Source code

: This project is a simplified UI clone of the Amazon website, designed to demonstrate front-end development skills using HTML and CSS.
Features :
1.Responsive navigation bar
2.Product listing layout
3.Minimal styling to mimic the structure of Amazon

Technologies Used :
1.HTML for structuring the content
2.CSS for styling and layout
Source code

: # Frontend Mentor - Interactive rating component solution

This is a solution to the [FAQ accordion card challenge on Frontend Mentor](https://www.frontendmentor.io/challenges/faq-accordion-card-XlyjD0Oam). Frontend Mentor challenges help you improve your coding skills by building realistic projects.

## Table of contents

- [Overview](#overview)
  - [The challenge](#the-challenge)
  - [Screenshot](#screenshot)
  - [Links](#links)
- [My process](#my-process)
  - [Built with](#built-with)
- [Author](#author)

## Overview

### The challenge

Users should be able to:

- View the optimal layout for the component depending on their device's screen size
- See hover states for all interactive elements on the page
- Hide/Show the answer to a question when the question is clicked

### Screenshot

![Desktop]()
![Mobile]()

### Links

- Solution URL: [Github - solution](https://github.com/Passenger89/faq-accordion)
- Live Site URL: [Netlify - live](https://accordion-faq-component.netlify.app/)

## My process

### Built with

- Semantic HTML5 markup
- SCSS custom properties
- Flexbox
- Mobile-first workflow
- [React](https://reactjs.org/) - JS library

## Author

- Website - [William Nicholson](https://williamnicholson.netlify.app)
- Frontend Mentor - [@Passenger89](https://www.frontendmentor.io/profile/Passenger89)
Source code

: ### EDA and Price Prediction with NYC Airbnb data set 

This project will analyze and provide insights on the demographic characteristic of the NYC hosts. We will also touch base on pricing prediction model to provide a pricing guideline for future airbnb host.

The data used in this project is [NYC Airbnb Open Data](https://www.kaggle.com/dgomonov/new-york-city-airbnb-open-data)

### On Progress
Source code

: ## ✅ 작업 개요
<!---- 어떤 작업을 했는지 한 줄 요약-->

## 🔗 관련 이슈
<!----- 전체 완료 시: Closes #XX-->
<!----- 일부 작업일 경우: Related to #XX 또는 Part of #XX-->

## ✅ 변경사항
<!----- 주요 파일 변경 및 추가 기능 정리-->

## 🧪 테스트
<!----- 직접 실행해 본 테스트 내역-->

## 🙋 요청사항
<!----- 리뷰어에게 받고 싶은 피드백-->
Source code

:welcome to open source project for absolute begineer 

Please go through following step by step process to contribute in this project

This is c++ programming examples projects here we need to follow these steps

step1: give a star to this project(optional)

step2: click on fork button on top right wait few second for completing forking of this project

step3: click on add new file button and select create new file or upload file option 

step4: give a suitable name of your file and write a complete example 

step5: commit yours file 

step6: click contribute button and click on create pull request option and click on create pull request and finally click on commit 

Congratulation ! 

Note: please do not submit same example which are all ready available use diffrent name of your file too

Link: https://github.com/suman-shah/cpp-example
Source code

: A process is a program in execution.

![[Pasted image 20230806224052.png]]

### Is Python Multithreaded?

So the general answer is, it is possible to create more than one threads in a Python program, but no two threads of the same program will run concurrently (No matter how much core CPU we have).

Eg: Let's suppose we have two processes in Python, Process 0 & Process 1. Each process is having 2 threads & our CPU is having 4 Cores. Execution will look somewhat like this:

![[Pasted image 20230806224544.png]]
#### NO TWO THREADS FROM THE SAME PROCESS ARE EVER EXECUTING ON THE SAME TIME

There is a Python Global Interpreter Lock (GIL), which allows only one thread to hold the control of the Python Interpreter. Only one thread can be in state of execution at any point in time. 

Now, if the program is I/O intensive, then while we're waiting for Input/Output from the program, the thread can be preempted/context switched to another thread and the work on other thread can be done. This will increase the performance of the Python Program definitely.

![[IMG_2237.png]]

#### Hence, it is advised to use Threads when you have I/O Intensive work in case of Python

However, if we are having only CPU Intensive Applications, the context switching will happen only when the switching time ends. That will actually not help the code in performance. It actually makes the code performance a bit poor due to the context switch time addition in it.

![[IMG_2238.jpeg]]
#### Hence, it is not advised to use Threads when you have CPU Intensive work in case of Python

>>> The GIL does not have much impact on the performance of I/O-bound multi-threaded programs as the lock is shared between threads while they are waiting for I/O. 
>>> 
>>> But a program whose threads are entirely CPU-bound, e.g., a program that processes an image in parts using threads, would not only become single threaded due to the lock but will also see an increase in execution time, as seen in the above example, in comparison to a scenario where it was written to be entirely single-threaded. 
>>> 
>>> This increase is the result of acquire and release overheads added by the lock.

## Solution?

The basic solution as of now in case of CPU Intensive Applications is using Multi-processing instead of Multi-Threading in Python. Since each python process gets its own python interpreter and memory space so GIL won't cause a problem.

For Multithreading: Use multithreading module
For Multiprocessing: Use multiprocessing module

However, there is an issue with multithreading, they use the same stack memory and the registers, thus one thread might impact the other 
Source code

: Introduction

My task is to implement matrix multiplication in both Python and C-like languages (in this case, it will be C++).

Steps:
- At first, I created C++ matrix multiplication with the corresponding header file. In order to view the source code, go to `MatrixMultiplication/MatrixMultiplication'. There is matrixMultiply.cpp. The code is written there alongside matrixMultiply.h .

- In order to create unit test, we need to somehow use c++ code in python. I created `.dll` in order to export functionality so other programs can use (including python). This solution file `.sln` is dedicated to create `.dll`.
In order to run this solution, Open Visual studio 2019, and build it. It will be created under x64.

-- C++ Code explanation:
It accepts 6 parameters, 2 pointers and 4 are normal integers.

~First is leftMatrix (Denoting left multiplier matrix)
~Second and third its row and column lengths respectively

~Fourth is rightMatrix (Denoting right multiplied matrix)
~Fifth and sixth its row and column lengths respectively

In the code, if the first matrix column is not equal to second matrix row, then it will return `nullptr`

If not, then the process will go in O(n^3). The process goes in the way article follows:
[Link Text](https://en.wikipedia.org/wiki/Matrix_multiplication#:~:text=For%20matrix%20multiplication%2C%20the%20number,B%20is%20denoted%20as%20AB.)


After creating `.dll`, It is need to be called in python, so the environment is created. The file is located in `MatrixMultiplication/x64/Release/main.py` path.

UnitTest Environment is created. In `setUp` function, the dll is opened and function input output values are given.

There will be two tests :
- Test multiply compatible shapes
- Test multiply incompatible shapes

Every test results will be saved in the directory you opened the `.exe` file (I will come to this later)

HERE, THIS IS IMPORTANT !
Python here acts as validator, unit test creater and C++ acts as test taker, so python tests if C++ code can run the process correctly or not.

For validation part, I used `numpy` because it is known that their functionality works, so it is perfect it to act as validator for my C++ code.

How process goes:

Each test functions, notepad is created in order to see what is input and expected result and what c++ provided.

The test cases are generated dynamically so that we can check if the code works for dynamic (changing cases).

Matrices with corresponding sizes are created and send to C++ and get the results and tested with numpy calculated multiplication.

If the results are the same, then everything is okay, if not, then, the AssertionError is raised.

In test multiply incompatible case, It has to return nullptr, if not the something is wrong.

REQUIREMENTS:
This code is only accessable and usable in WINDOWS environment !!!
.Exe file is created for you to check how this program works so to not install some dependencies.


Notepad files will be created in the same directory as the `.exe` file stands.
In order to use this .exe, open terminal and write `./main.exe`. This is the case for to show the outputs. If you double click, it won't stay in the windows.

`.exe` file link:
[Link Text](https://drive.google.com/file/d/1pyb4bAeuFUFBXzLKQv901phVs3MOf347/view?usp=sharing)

● Directive
Could you recast each line of the listing above as a JSON list of strings, one string per line, with the blank lines left out?

● Response box
[
  "Source code",
  ": This project is a simplified UI clone of the Amazon website, designed to demonstrate front-end development skills using HTML and CSS.",
  "Features :",
  "1.Responsive navigation bar",
  "2.Product listing layout",
  "3.Minimal styling to mimic the structure of Amazon",
  "Technologies Used :",
  "1.HTML for structuring the content",
  "2.CSS for styling and layout",
  "Source code",
  ": # Frontend Mentor - Interactive rating component solution",
  "This is a solution to the [FAQ accordion card challenge on Frontend Mentor](https://www.frontendmentor.io/challenges/faq-accordion-card-XlyjD0Oam). Frontend Mentor challenges help you improve your coding skills by building realistic projects.",
  "## Table of contents",
  "- [Overview](#overview)",
  "  - [The challenge](#the-challenge)",
  "  - [Screenshot](#screenshot)",
  "  - [Links](#links)",
  "- [My process](#my-process)",
  "  - [Built with](#built-with)",
  "- [Author](#author)",
  "## Overview",
  "### The challenge",
  "Users should be able to:",
  "- View the optimal layout for the component depending on their device's screen size",
  "- See hover states for all interactive elements on the page",
  "- Hide/Show the answer to a question when the question is clicked",
  "### Screenshot",
  "![Desktop]()",
  "![Mobile]()",
  "### Links",
  "- Solution URL: [Github - solution](https://github.com/Passenger89/faq-accordion)",
  "- Live Site URL: [Netlify - live](https://accordion-faq-component.netlify.app/)",
  "## My process",
  "### Built with",
  "- Semantic HTML5 markup",
  "- SCSS custom properties",
  "- Flexbox",
  "- Mobile-first workflow",
  "- [React](https://reactjs.org/) - JS library",
  "## Author",
  "- Website - [William Nicholson](https://williamnicholson.netlify.app)",
  "- Frontend Mentor - [@Passenger89](https://www.frontendmentor.io/profile/Passenger89)",
  "Source code",
  ": ### EDA and Price Prediction with NYC Airbnb data set ",
  "This project will analyze and provide insights on the demographic characteristic of the NYC hosts. We will also touch base on pricing prediction model to provide a pricing guideline for future airbnb host.",
  "The data used in this project is [NYC Airbnb Open Data](https://www.kaggle.com/dgomonov/new-york-city-airbnb-open-data)",
  "### On Progress",
  "Source code",
  ": ## ✅ 작업 개요",
  "<!---- 어떤 작업을 했는지 한 줄 요약-->",
  "## 🔗 관련 이슈",
  "<!----- 전체 완료 시: Closes #XX-->",
  "<!----- 일부 작업일 경우: Related to #XX 또는 Part of #XX-->",
  "## ✅ 변경사항",
  "<!----- 주요 파일 변경 및 추가 기능 정리-->",
  "## 🧪 테스트",
  "<!----- 직접 실행해 본 테스트 내역-->",
  "## 🙋 요청사항",
  "<!----- 리뷰어에게 받고 싶은 피드백-->",
  "Source code",
  ":welcome to open source project for absolute begineer ",
  "Please go through following step by step process to contribute in this project",
  "This is c++ programming examples projects here we need to follow these steps",
  "step1: give a star to this project(optional)",
  "step2: click on fork button on top right wait few second for completing forking of this project",
  "step3: click on add new file button and select create new file or upload file option ",
  "step4: give a suitable name of your file and write a complete example ",
  "step5: commit yours file ",
  "step6: click contribute button and click on create pull request option and click on create pull request and finally click on commit ",
  "Congratulation ! ",
  "Note: please do not submit same example which are all ready available use diffrent name of your file too",
  "Link: https://github.com/suman-shah/cpp-example",
  "Source code",
  ": A process is a program in execution.",
  "![[Pasted image 20230806224052.png]]",
  "### Is Python Multithreaded?",
  "So the general answer is, it is possible to create more than one threads in a Python program, but no two threads of the same program will run concurrently (No matter how much core CPU we have).",
  "Eg: Let's suppose we have two processes in Python, Process 0 & Process 1. Each process is having 2 threads & our CPU is having 4 Cores. Execution will look somewhat like this:",
  "![[Pasted image 20230806224544.png]]",
  "#### NO TWO THREADS FROM THE SAME PROCESS ARE EVER EXECUTING ON THE SAME TIME",
  "There is a Python Global Interpreter Lock (GIL), which allows only one thread to hold the control of the Python Interpreter. Only one thread can be in state of execution at any point in time. ",
  "Now, if the program is I/O intensive, then while we're waiting for Input/Output from the program, the thread can be preempted/context switched to another thread and the work on other thread can be done. This will increase the performance of the Python Program definitely.",
  "![[IMG_2237.png]]",
  "#### Hence, it is advised to use Threads when you have I/O Intensive work in case of Python",
  "However, if we are having only CPU Intensive Applications, the context switching will happen only when the switching time ends. That will actually not help the code in performance. It actually makes the code performance a bit poor due to the context switch time addition in it.",
  "![[IMG_2238.jpeg]]",
  "#### Hence, it is not advised to use Threads when you have CPU Intensive work in case of Python",
  ">>> The GIL does not have much impact on the performance of I/O-bound multi-threaded programs as the lock is shared between threads while they are waiting for I/O. ",
  ">>> ",
  ">>> But a program whose threads are entirely CPU-bound, e.g., a program that processes an image in parts using threads, would not only become single threaded due to the lock but will also see an increase in execution time, as seen in the above example, in comparison to a scenario where it was written to be entirely single-threaded. ",
  ">>> ",
  ">>> This increase is the result of acquire and release overheads added by the lock.",
  "## Solution?",
  "The basic solution as of now in case of CPU Intensive Applications is using Multi-processing instead of Multi-Threading in Python. Since each python process gets its own python interpreter and memory space so GIL won't cause a problem.",
  "For Multithreading: Use multithreading module",
  "For Multiprocessing: Use multiprocessing module",
  "However, there is an issue with multithreading, they use the same stack memory and the registers, thus one thread might impact the other ",
  "Source code",
  ": Introduction",
  "My task is to implement matrix multiplication in both Python and C-like languages (in this case, it will be C++).",
  "Steps:",
  "- At first, I created C++ matrix multiplication with the corresponding header file. In order to view the source code, go to `MatrixMultiplication/MatrixMultiplication'. There is matrixMultiply.cpp. The code is written there alongside matrixMultiply.h .",
  "- In order to create unit test, we need to somehow use c++ code in python. I created `.dll` in order to export functionality so other programs can use (including python). This solution file `.sln` is dedicated to create `.dll`.",
  "In order to run this solution, Open Visual studio 2019, and build it. It will be created under x64.",
  "-- C++ Code explanation:",
  "It accepts 6 parameters, 2 pointers and 4 are normal integers.",
  "~First is leftMatrix (Denoting left multiplier matrix)",
  "~Second and third its row and column lengths respectively",
  "~Fourth is rightMatrix (Denoting right multiplied matrix)",
  "~Fifth and sixth its row and column lengths respectively",
  "In the code, if the first matrix column is not equal to second matrix row, then it will return `nullptr`",
  "If not, then the process will go in O(n^3). The process goes in the way article follows:",
  "[Link Text](https://en.wikipedia.org/wiki/Matrix_multiplication#:~:text=For%20matrix%20multiplication%2C%20the%20number,B%20is%20denoted%20as%20AB.)",
  "After creating `.dll`, It is need to be called in python, so the environment is created. The file is located in `MatrixMultiplication/x64/Release/main.py` path.",
  "UnitTest Environment is created. In `setUp` function, the dll is opened and function input output values are given.",
  "There will be two tests :",
  "- Test multiply compatible shapes",
  "- Test multiply incompatible shapes",
  "Every test results will be saved in the directory you opened the `.exe` file (I will come to this later)",
  "HERE, THIS IS IMPORTANT !",
  "Python here acts as validator, unit test creater and C++ acts as test taker, so python tests if C++ code can run the process correctly or not.",
  "For validation part, I used `numpy` because it is known that their functionality works, so it is perfect it to act as validator for my C++ code.",
  "How process goes:",
  "Each test functions, notepad is created in order to see what is input and expected result and what c++ provided.",
  "The test cases are generated dynamically so that we can check if the code works for dynamic (changing cases).",
  "Matrices with corresponding sizes are created and send to C++ and get the results and tested with numpy calculated multiplication.",
  "If the results are the same, then everything is okay, if not, then, the AssertionError is raised.",
  "In test multiply incompatible case, It has to return nullptr, if not the something is wrong.",
  "REQUIREMENTS:",
  "This code is only accessable and usable in WINDOWS environment !!!",
  ".Exe file is created for you to check how this program works so to not install some dependencies.",
  "Notepad files will be created in the same directory as the `.exe` file stands.",
  "In order to use this .exe, open terminal and write `./main.exe`. This is the case for to show the outputs. If you double click, it won't stay in the windows.",
  "`.exe` file link:",
  "[Link Text](https://drive.google.com/file/d/1pyb4bAeuFUFBXzLKQv901phVs3MOf347/view?usp=sharing)"
]